The news comes during a year in which the technology platform provider announced several partnerships and integrations, including with Focus Financial and First Rate.

Ten years after its founding, risk evaluation software provider HiddenLevers has surpassed $500 billion in total client assets under analysis on its platform, the company announced Monday.

HiddenLevers began as a portfolio stress testing specialist in 2009, but in recent years has made headlines for partnering with large firms like LPL Financial to introduce tools for managing uncertainties and achieve compliance with federal regulations.

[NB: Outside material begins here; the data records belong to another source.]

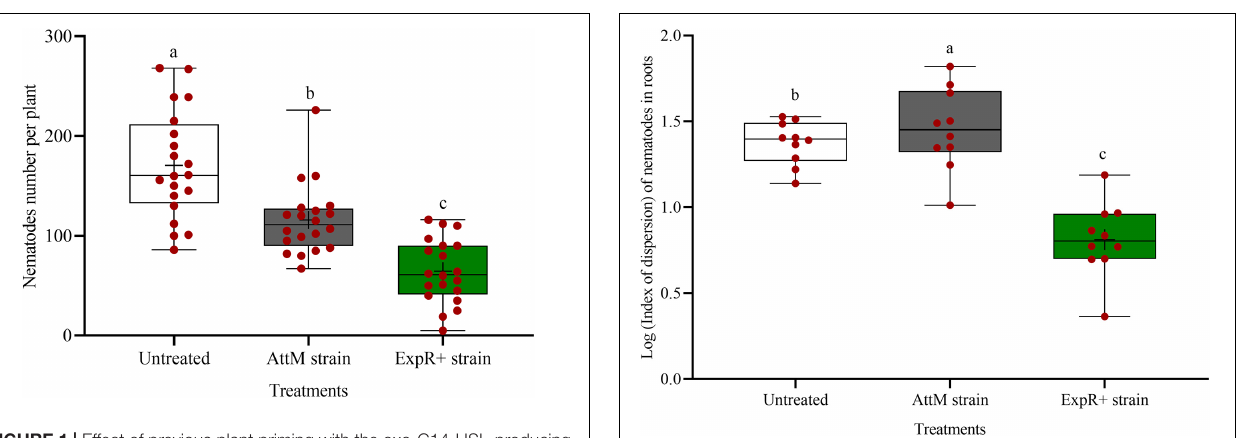
FIGURE 1 | Effect of previous plant priming with the oxo-C14-HSL-producing Ensifer meliloti ExpR + strain on the invasion of Pratylenchus penetrans into soybean roots. The lactonase-expressing strain E. meliloti AttM and MgCl 2 were used as controls without oxo-C14-HSL priming. Invaded nematodes were stained and counted 10 days post-infection. Different letters indicate significant differences among treatments (GLM, Poisson distribution and log link, Tukey adjustment, n = 20).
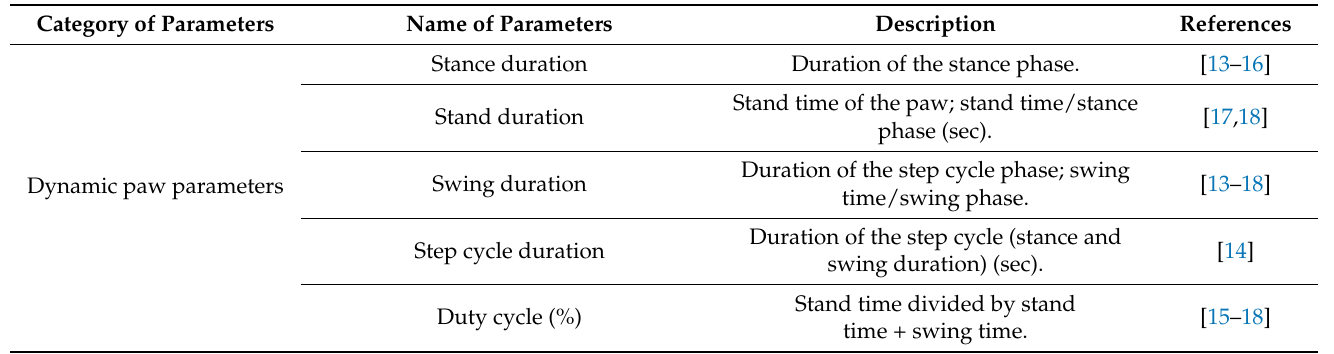
Table 1. The frequently used CW parameters and the references in which they were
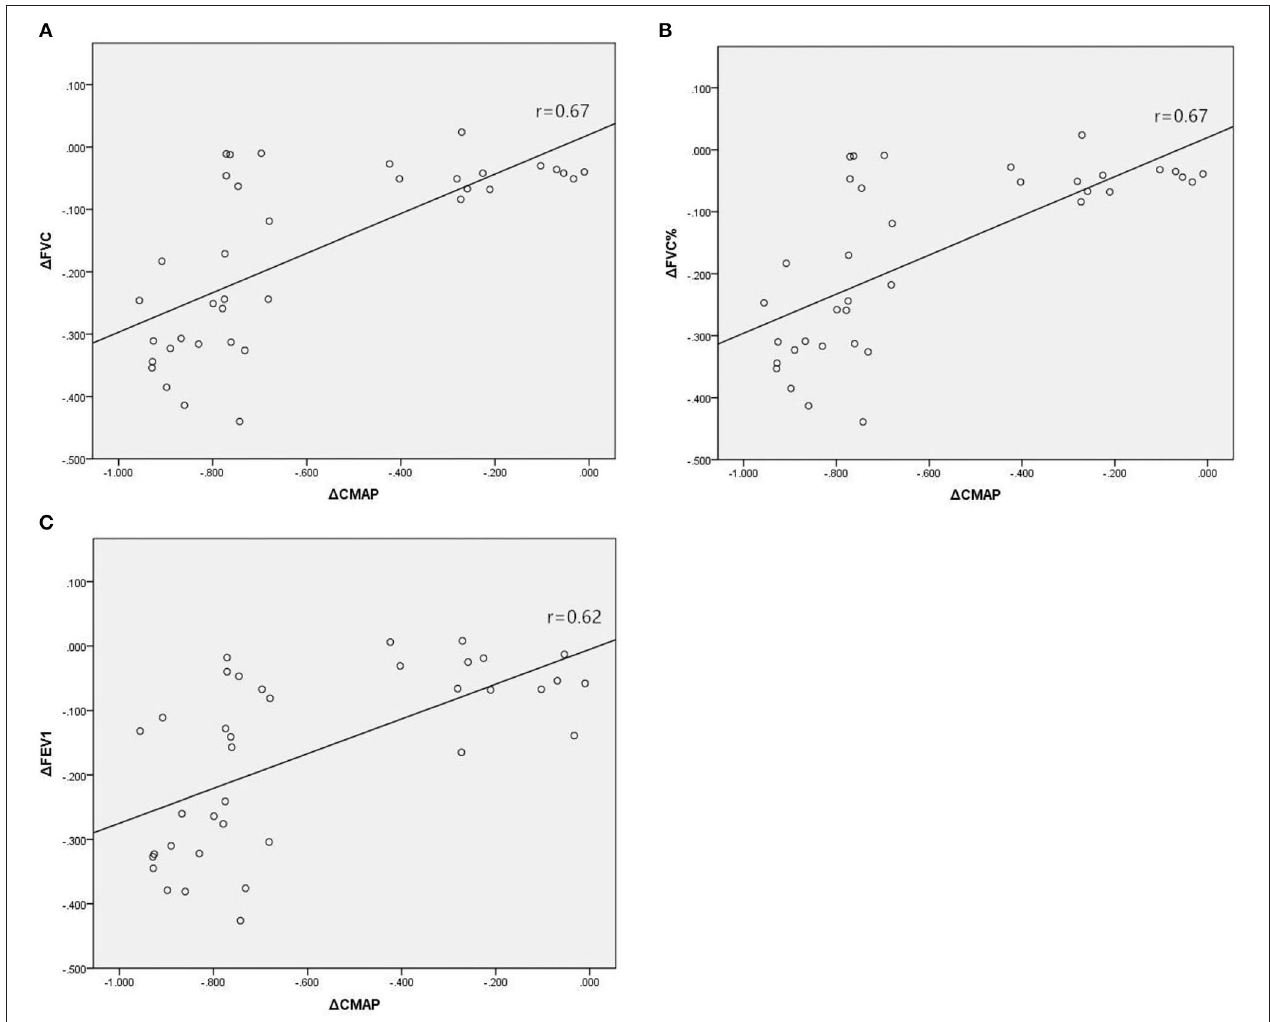
FIGURE 3 | Associations between relative changes ( 1 ) in diaphragm CMAP amplitude and FVC (A) , FVC% (B) , and FEV1 (C) before and 30min after SCBPB in Group B. CMAP, compound muscle action potential; FVC, forced vital capacity; FVC%, predicted value of FVC; FEV1, forced expiratory flow in the first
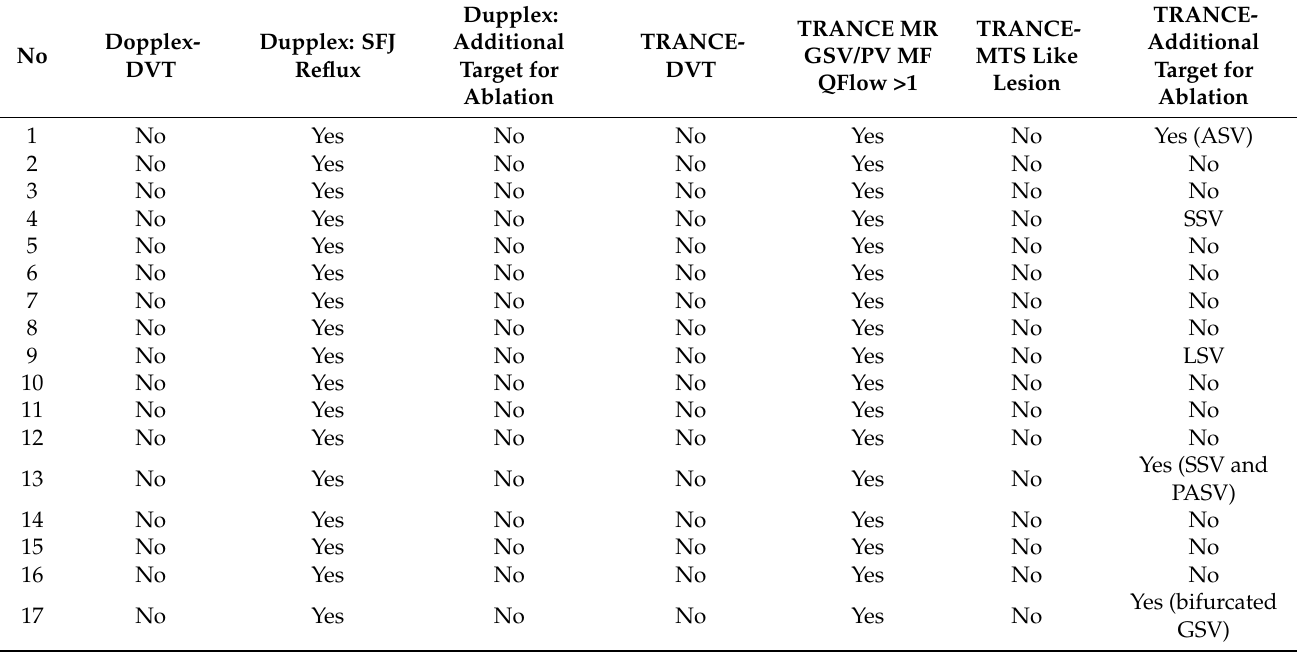
Table 3. Diagnostic tool performance for venous disease in these 30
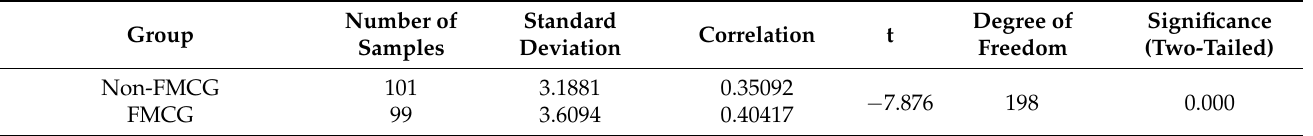
Table 9. The impact of different promotional product types in time-limited promotions on upward anticipated regret. Group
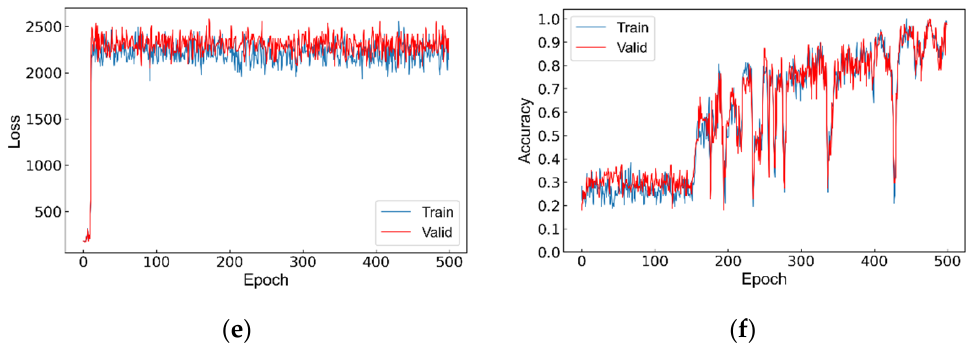
Figure 9. Using SGD to train the model with different learning rates. ( a , b ) learning rate = 1 × 10 − 3 ; ( c , d ) learning rate = 1 × 10 − 4 ; ( e , f ) learning rate = 1 × 10 − 5 .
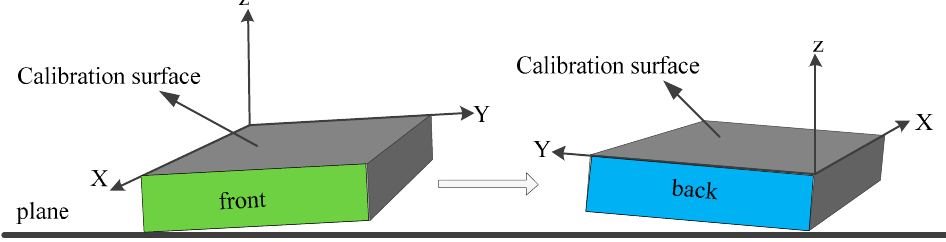
Figure 6. Schematic diagram of two rotations of the same calibration surface.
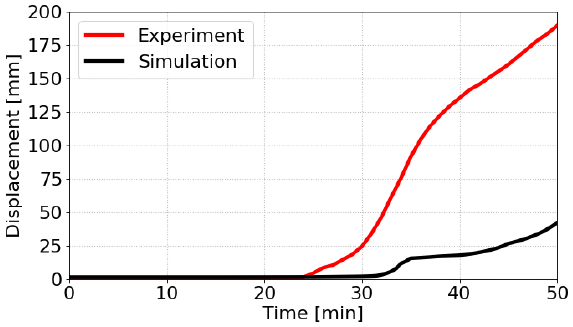
Figure 20. Comparison of the experimental and calculated displacements for beam #2.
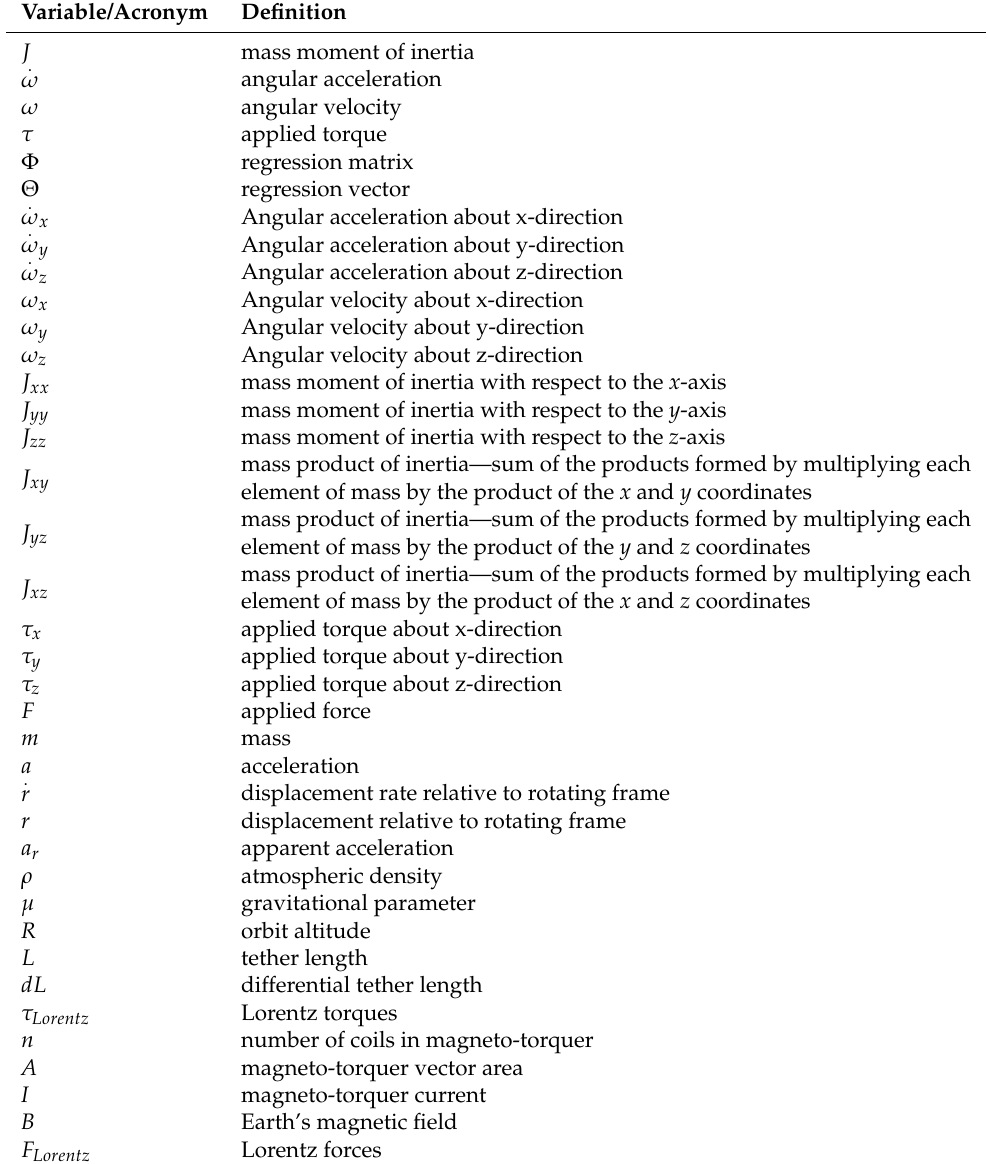
Table A1. Variables and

According to the company, HiddenLevers offers wealth management firms ways to manage risk, allocation drift, share class and fee optimization, and suitability tracking for advisors and investors. Co-founder and CEO Praveen Ghanta framed HiddenLevers’ progression as an ongoing journey toward becoming “the enterprise platform” wealth management advisors have been seeking.

“HiddenLevers had some great help in maturing risk as a proper category for RIA front office tech,” Ghanta said. “But now, we are leaping across the divide, disrupting legacy tech at the banks and large asset managers.”

HiddenLevers has had a busy 2019. In early September, HiddenLevers announced it would help “power” an end-to-end portfolio management platform for Axxcess Wealth Management, a turnkey asset management program provider, while in July, the company announced an integration with wealth management reporting provider First Rate. The deal meant bank-based wealth management professionals utilizing First Rate could have access to HiddenLevers’ stress testing and portfolio analytics for securities. In March, the company partnered with the RIA consolidator firm Focus Financial to create a business intelligence platform for Focus and its partner firms, with HiddenLevers co-founder Raj Udeshi noting that the construction of a platform in use by multiple RIA firms depended on easy integrations through APIs.

Udeshi stressed that its roots and history in the registered investment advisor space meant it could more easily avoid the potential conflicts of interest that could otherwise arise.

“While many celebrate a toothless Reg BI, the real 2019 story is the wirehouses facing the SEC’s wrath for share class violations and the dearth of suitability oversight. We’re seeing 8-figure penalties,” he said. “We hope big bank C-suite executives enlist HiddenLevers to help with such regulatory issues before they happen, or at least prevent further damage.”